RECORDS FOR PROCESSING:
┌──

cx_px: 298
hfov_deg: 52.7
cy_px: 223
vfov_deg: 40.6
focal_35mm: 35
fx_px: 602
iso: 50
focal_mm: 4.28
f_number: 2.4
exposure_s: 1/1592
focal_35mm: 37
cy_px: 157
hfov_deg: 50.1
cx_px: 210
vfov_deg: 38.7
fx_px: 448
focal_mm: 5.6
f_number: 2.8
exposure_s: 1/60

└──
┌──

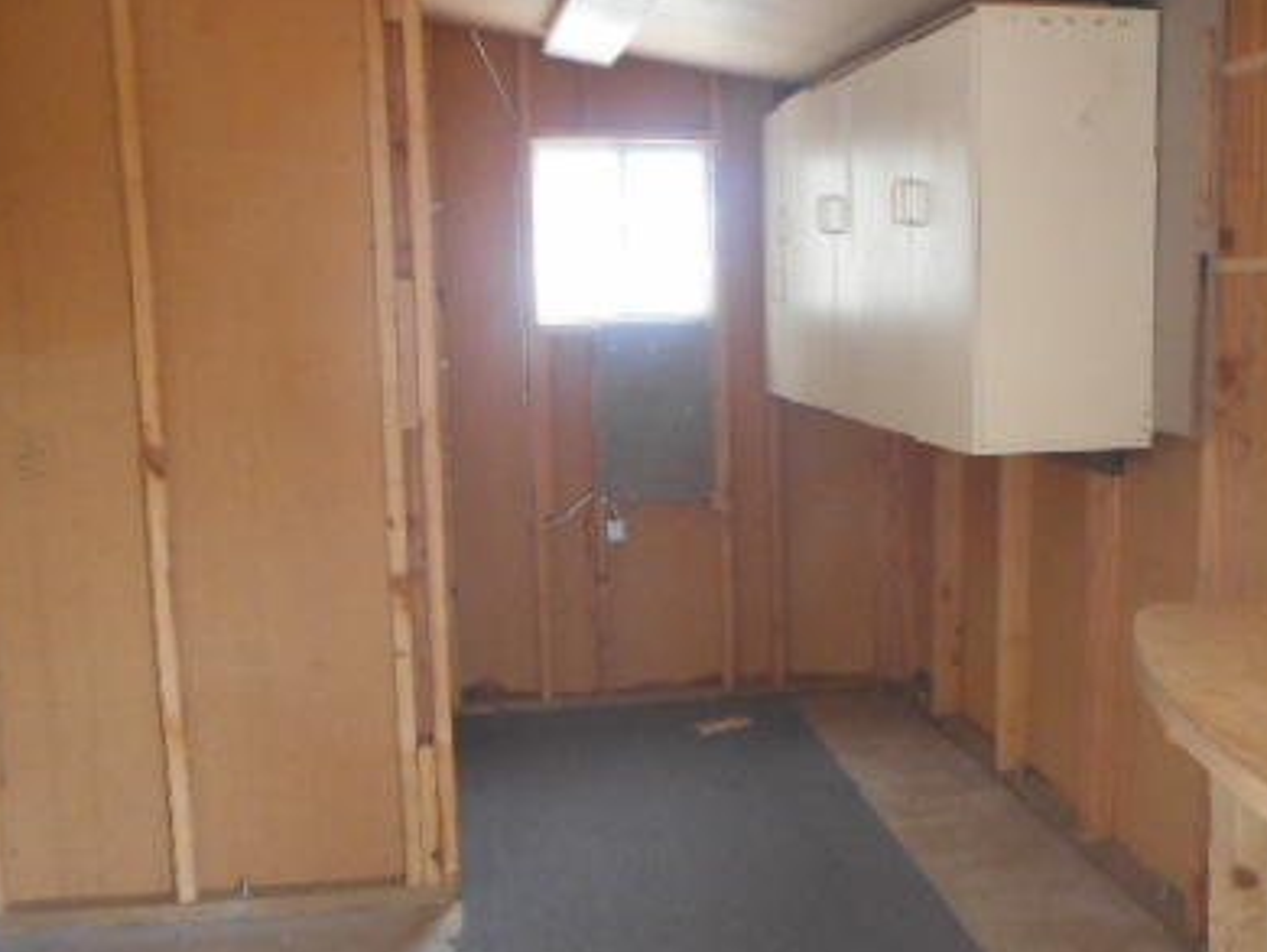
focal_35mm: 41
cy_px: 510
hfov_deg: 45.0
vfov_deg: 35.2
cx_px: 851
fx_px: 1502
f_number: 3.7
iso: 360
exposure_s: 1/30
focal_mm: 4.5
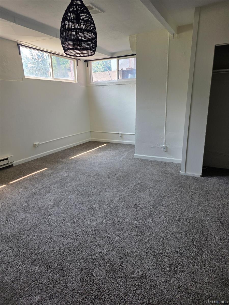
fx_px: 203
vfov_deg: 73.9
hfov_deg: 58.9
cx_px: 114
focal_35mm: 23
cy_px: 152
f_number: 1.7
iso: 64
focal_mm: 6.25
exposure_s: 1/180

└──

PROBLEM STATEMENT: Pictures excluded, reproduce only the part above that opens with the line holding "focal_mm: 4.5" and closes with the line holding "exposure_s: 1/180", exactly as written.

RESULT OF THIS EXERCISE:
focal_mm: 4.5
fx_px: 203
vfov_deg: 73.9
hfov_deg: 58.9
cx_px: 114
focal_35mm: 23
cy_px: 152
f_number: 1.7
iso: 64
focal_mm: 6.25
exposure_s: 1/180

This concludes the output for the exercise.